A reader proposes a net worth monitor to help keep humans out of debt

July 25, 2008

Do comprehensive pictures of your finance help keep you out of debt? Guest blogger Julia Thomson thinks so. Online brokerage accounts often offer up-to-the-minute portfolio values, but Thomson has a much more comprehensive idea in mind, one involving all of someone’s assets and liabilities. Thomson is a former financial adviser, recently retired, who lives in Arizona with her husband, Gerald — “an Econ in the flesh,” she says.

Click here to read Thomson’s post.

Finance professors and financial literacy

April 8, 2008

Jay Ritter, the Cordell Professor of Finance at the University of Florida, sends some thoughts along in response to a piece about financial literary in this week’s Economist that features Nudge. Even professors of finance need a nudge sometimes!

1) I remember in 1990 or so telling a fellow finance professor that I didn’t really know how to do the lease vs. buy decision for an auto purchase. (Once I started teaching leasing, I figured this out.) He admitted that he didn’t know either.

2) And I remember how my first wife, with an MBA from Michigan, didn’t understand the basics of how to minimize interest payments on credit cards (pay off one in its entirety each month, and charge current purchases to that card, so that we didn’t have to pay interest immediately on each new purchase).

3) Last October I advised my brother, a successful small businessman, on taking out a mortgage. He didn’t realize that the implicit interest rate that he would be paying was over 33 percent per year on the monthly cash payment saving if he took out an interest-only mortgage. I was able to figure this out quickly, but I knew it had to be a high number because of the adverse selection problem that exists with the consumers who are taking out interest-only mortgages. His mortgage broker probably couldn’t have figured this out, even if she had the correct incentives to do so.

Default rule for a 401(k) plan fund?

April 6, 2008

We have long advocated automatic enrollments in 401(k) plans as a way to help people save more for retirement. We (along with others) have produced research showing how poorly most people make investment decisions, either by naively diversifying, by chasing past performance, or by loading up on company stock.

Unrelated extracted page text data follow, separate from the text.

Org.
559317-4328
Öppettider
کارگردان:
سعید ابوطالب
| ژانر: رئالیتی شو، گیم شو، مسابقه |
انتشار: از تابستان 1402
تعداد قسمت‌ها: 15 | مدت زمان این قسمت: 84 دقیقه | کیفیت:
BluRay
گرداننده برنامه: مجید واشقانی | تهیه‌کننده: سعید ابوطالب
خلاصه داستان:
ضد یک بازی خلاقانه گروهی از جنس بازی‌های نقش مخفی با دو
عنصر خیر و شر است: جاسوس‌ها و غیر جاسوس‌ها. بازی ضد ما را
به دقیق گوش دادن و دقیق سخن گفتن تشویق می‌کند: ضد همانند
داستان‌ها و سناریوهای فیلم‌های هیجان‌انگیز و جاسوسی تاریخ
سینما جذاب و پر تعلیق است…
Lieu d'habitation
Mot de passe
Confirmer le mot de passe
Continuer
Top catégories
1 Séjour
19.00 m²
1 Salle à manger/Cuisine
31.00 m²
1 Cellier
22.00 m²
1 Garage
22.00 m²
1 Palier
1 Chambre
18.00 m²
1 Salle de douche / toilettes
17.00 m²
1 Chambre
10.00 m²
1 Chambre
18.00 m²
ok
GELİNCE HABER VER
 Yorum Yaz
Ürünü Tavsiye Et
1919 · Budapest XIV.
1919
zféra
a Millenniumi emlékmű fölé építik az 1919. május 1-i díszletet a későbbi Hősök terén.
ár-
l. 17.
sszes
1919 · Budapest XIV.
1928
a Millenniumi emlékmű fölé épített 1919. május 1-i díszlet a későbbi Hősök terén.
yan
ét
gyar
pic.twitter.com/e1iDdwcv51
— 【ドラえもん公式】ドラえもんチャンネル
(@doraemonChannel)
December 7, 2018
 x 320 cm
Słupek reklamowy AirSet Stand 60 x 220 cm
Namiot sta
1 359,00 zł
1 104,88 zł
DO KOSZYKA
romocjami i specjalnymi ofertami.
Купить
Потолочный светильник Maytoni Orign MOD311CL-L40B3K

As more companies adopt automatic 401(k) enrollment thanks to new congressional law, individual investment decisions (and biases) will become even more important. In today’s New York Times, benefits consultant Ted Benna says teaching people personal finance has been a tougher challenge than many financial advisers originally thought. “When 401(k)’s started, he said, ‘we thought we could educate most people to manage their retirement accounts.’ But as it has turned out, most people prefer a ‘set it and forget it approach,’ for which target-date funds are ideal.”

Target-date funds are ideal for younger investors and those without large retirement nest eggs. Rather than use a single form that requires individuals to choose individual mutual funds for their portfolio, should companies use two forms – a basic default form and an advanced form. After filling out basic demographic information, the basic form would ask one question: At what age, approximately, do you plan to retire? Individuals would be enrolled in the appropriate target-date fund based on their answers. More advanced investors could choose the form that allows the flexibility in picking funds.